At the end of one of my emails to my mailing list, a Find Out More button somehow snuck in. I only noticed it afterward—probably a feature my mailing list provider suggested. But now that I think about it, isn’t that exactly what happens with so many of our thoughts? Maybe with most of them, actually?
It’s as if every thought comes with its own Find Out More button. You click on it, and suddenly, you’re taken to a memory connected to the emotion you’re feeling now, a similar past experience, an imagined future scenario, or more associations and bits of information stored in your personal archive—things that have been categorized as somehow related to what you're experiencing at this moment.
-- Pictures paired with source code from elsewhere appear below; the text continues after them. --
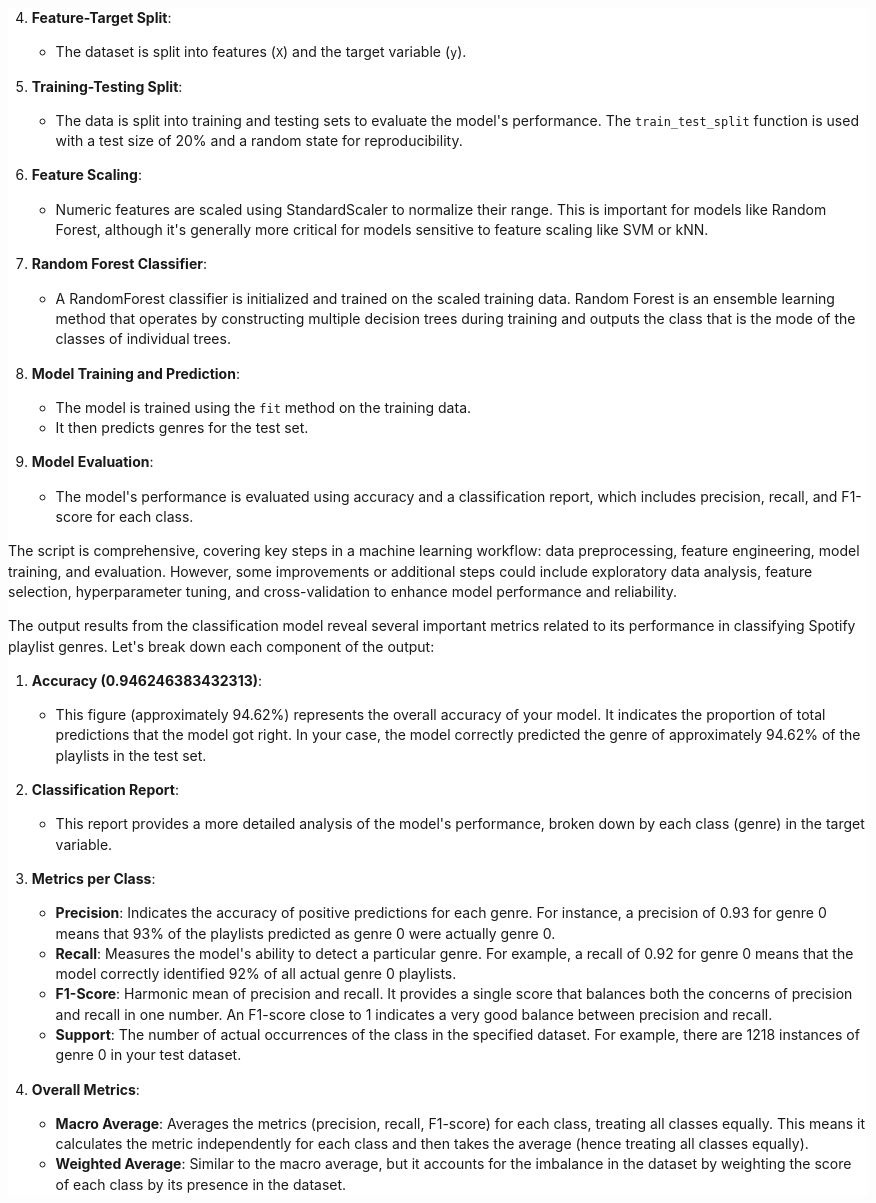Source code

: 4. **Feature-Target Split**: 
   - The dataset is split into features (`X`) and the target variable (`y`).

5. **Training-Testing Split**: 
   - The data is split into training and testing sets to evaluate the model's performance. The `train_test_split` function is used with a test size of 20% and a random state for reproducibility.

6. **Feature Scaling**: 
   - Numeric features are scaled using StandardScaler to normalize their range. This is important for models like Random Forest, although it's generally more critical for models sensitive to feature scaling like SVM or kNN.

7. **Random Forest Classifier**: 
   - A RandomForest classifier is initialized and trained on the scaled training data. Random Forest is an ensemble learning method that operates by constructing multiple decision trees during training and outputs the class that is the mode of the classes of individual trees.

8. **Model Training and Prediction**: 
   - The model is trained using the `fit` method on the training data.
   - It then predicts genres for the test set.

9. **Model Evaluation**: 
   - The model's performance is evaluated using accuracy and a classification report, which includes precision, recall, and F1-score for each class.

The script is comprehensive, covering key steps in a machine learning workflow: data preprocessing, feature engineering, model training, and evaluation. However, some improvements or additional steps could include exploratory data analysis, feature selection, hyperparameter tuning, and cross-validation to enhance model performance and reliability.

The output results from the classification model reveal several important metrics related to its performance in classifying Spotify playlist genres. Let's break down each component of the output:

1. **Accuracy (0.946246383432313)**: 
   - This figure (approximately 94.62%) represents the overall accuracy of your model. It indicates the proportion of total predictions that the model got right. In your case, the model correctly predicted the genre of approximately 94.62% of the playlists in the test set.

2. **Classification Report**: 
   - This report provides a more detailed analysis of the model's performance, broken down by each class (genre) in the target variable.

3. **Metrics per Class**:
   - **Precision**: Indicates the accuracy of positive predictions for each genre. For instance, a precision of 0.93 for genre 0 means that 93% of the playlists predicted as genre 0 were actually genre 0.
   - **Recall**: Measures the model's ability to detect a particular genre. For example, a recall of 0.92 for genre 0 means that the model correctly identified 92% of all actual genre 0 playlists.
   - **F1-Score**: Harmonic mean of precision and recall. It provides a single score that balances both the concerns of precision and recall in one number. An F1-score close to 1 indicates a very good balance between precision and recall.
   - **Support**: The number of actual occurrences of the class in the specified dataset. For example, there are 1218 instances of genre 0 in your test dataset.

4. **Overall Metrics**:
   - **Macro Average**: Averages the metrics (precision, recall, F1-score) for each class, treating all classes equally. This means it calculates the metric independently for each class and then takes the average (hence treating all classes equally).
   - **Weighted Average**: Similar to the macro average, but it accounts for the imbalance in the dataset by weighting the score of each class by its presence in the dataset.

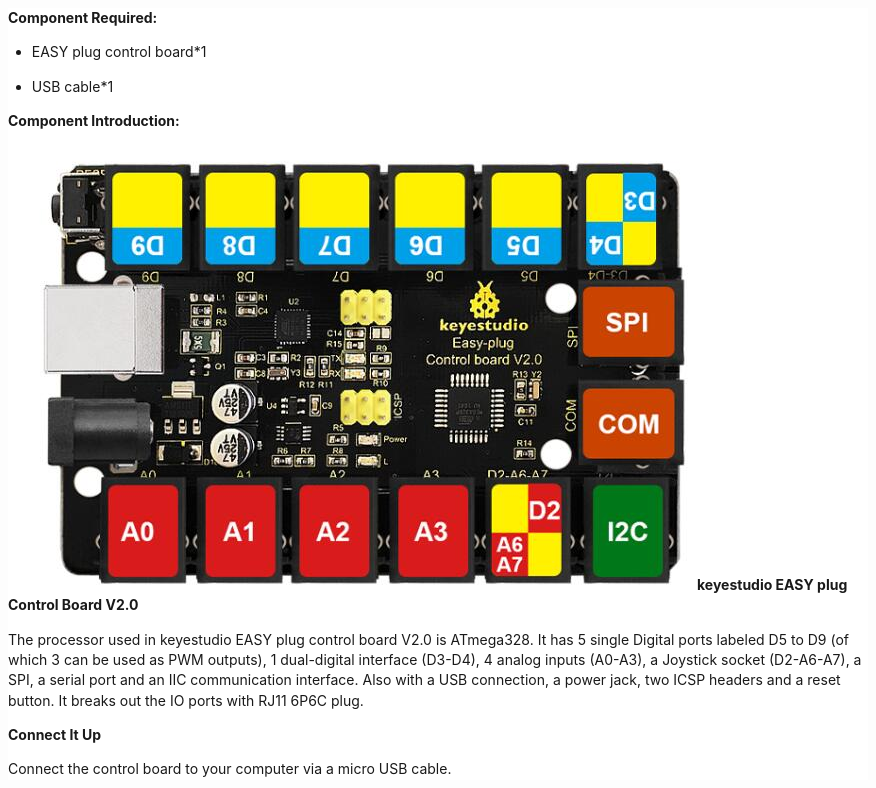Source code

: **Component Required:**

-   EASY plug control board\*1

-   USB cable\*1

**Component Introduction:**

![](media/41a3b726fd2ae0d0282cc5f875174464.jpeg)**keyestudio EASY plug Control
Board V2.0**

The processor used in keyestudio EASY plug control board V2.0 is ATmega328. It
has 5 single Digital ports labeled D5 to D9 (of which 3 can be used as PWM
outputs), 1 dual-digital interface (D3-D4), 4 analog inputs (A0-A3), a Joystick
socket (D2-A6-A7), a SPI, a serial port and an IIC communication interface. Also
with a USB connection, a power jack, two ICSP headers and a reset button. It
breaks out the IO ports with RJ11 6P6C plug.

**Connect It Up**

Connect the control board to your computer via a micro USB cable.

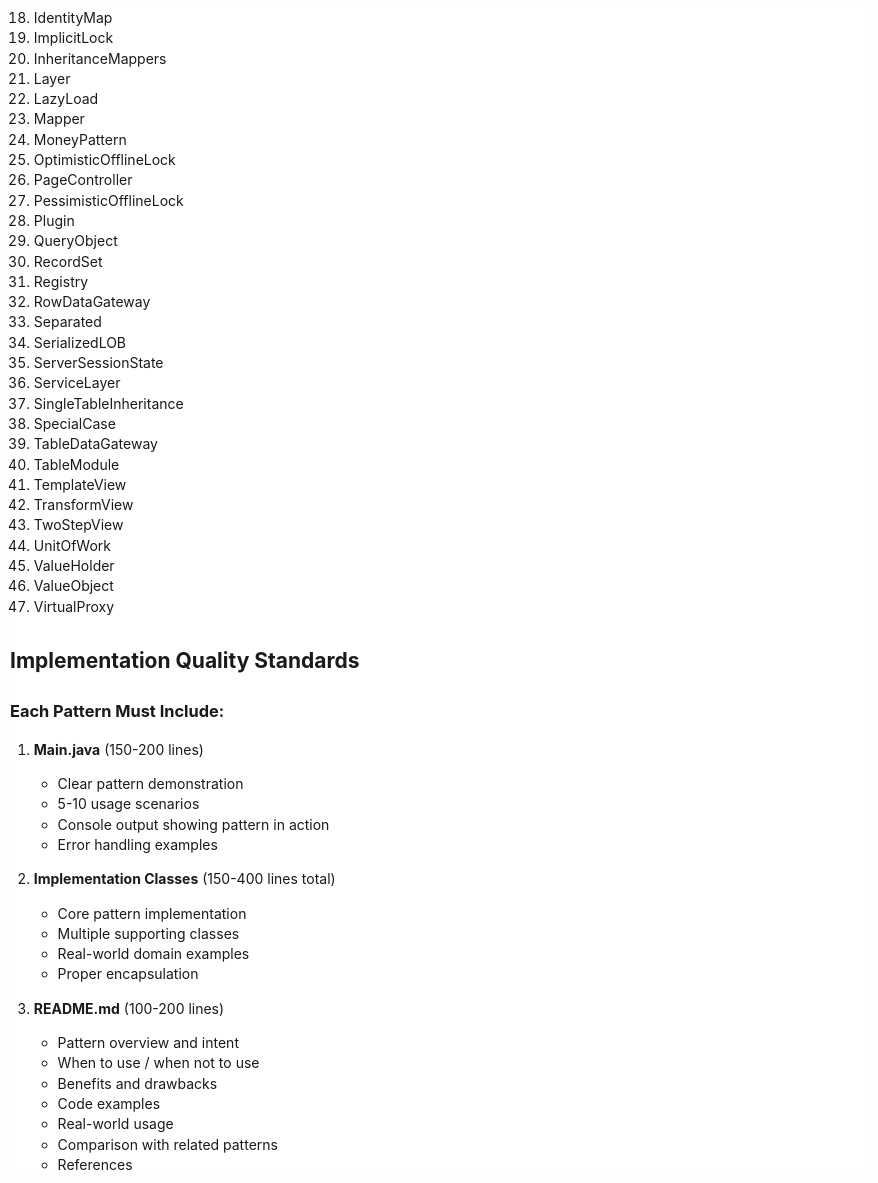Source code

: 18. IdentityMap
19. ImplicitLock
20. InheritanceMappers
21. Layer
22. LazyLoad
23. Mapper
24. MoneyPattern
25. OptimisticOfflineLock
26. PageController
27. PessimisticOfflineLock
28. Plugin
29. QueryObject
30. RecordSet
31. Registry
32. RowDataGateway
33. Separated
34. SerializedLOB
35. ServerSessionState
36. ServiceLayer
37. SingleTableInheritance
38. SpecialCase
39. TableDataGateway
40. TableModule
41. TemplateView
42. TransformView
43. TwoStepView
44. UnitOfWork
45. ValueHolder
46. ValueObject
47. VirtualProxy

## Implementation Quality Standards

### Each Pattern Must Include:

1. **Main.java** (150-200 lines)
   - Clear pattern demonstration
   - 5-10 usage scenarios
   - Console output showing pattern in action
   - Error handling examples

2. **Implementation Classes** (150-400 lines total)
   - Core pattern implementation
   - Multiple supporting classes
   - Real-world domain examples
   - Proper encapsulation

3. **README.md** (100-200 lines)
   - Pattern overview and intent
   - When to use / when not to use
   - Benefits and drawbacks
   - Code examples
   - Real-world usage
   - Comparison with related patterns
   - References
And sometimes, it’s so hard to stop clicking Find Out More.
It reminds me a lot of binge-watching on platforms like Netflix—I barely get to the end of one thought before another similar one starts playing, automatically, whether I want it to or not. My hand isn’t fast enough to grab the remote or the mouse, and before I know it, I’ve drifted off into yet another thought. But the truth is, if I decide I don’t want to keep going, I can stop. And even when it feels like I can’t—if I don’t have the energy to move my hand, if I feel like I lack the willpower or ability—if something suddenly happens (my daughter starts crying, there’s a loud noise outside, or I really need to go to the bathroom), my attention shifts immediately, without me even realizing it.
So what does that say about our ability to let go—even when we don’t think we have it?
You may know that a few years ago, around 2017, I had a major realization about the nature of thoughts—especially the fact that thoughts are fleeting. I mean, it seems obvious, right? It’s easy to see when someone else is caught up in unpleasant thoughts or when our own inner storm has already passed.
But that’s the thing about insights—something we know intellectually as a good idea, or something we kind of know but aren’t fully aware of, suddenly becomes something we truly know. And from that moment on, we can’t not know it. It shifts the way we see things permanently. Even if our behavior doesn’t change, our perspective already has.
Alongside that, I also discovered something else: Even though thoughts feel incredibly real and deeply personal, they actually aren’t! A mind-blowing discovery.
Realizing that thoughts are temporary, illusory, and impersonal was incredibly freeing. Suddenly, I didn’t have to fight what I was thinking for it to pass. I didn’t have to argue with it, reframe it, or try to change myself so I wouldn’t think that way anymore. Not that these things never happen—but they became much less of a big deal. I care way less about the content of my thoughts and how they feel in the moment. It’s just clearer to me now that this is how life moves through me, and it will keep moving. I know that something else WILL come. It’s like I am stuck on some radio channel with the worst music and there’s no volume button. It’s damn annoying but I know that eventually I’ll receive some other channels too. And sometimes those channels are quite magical.
I wake up to this insight over and over again. We wake up, we fall asleep, we wake up again. And sometimes, suddenly, the awakening is to something even more alive, a little deeper than before. And again, nothing outwardly changes, but somehow, everything looks just a little different—like I’m living in a slightly different dimension. And this is available and possible to everyone, you too.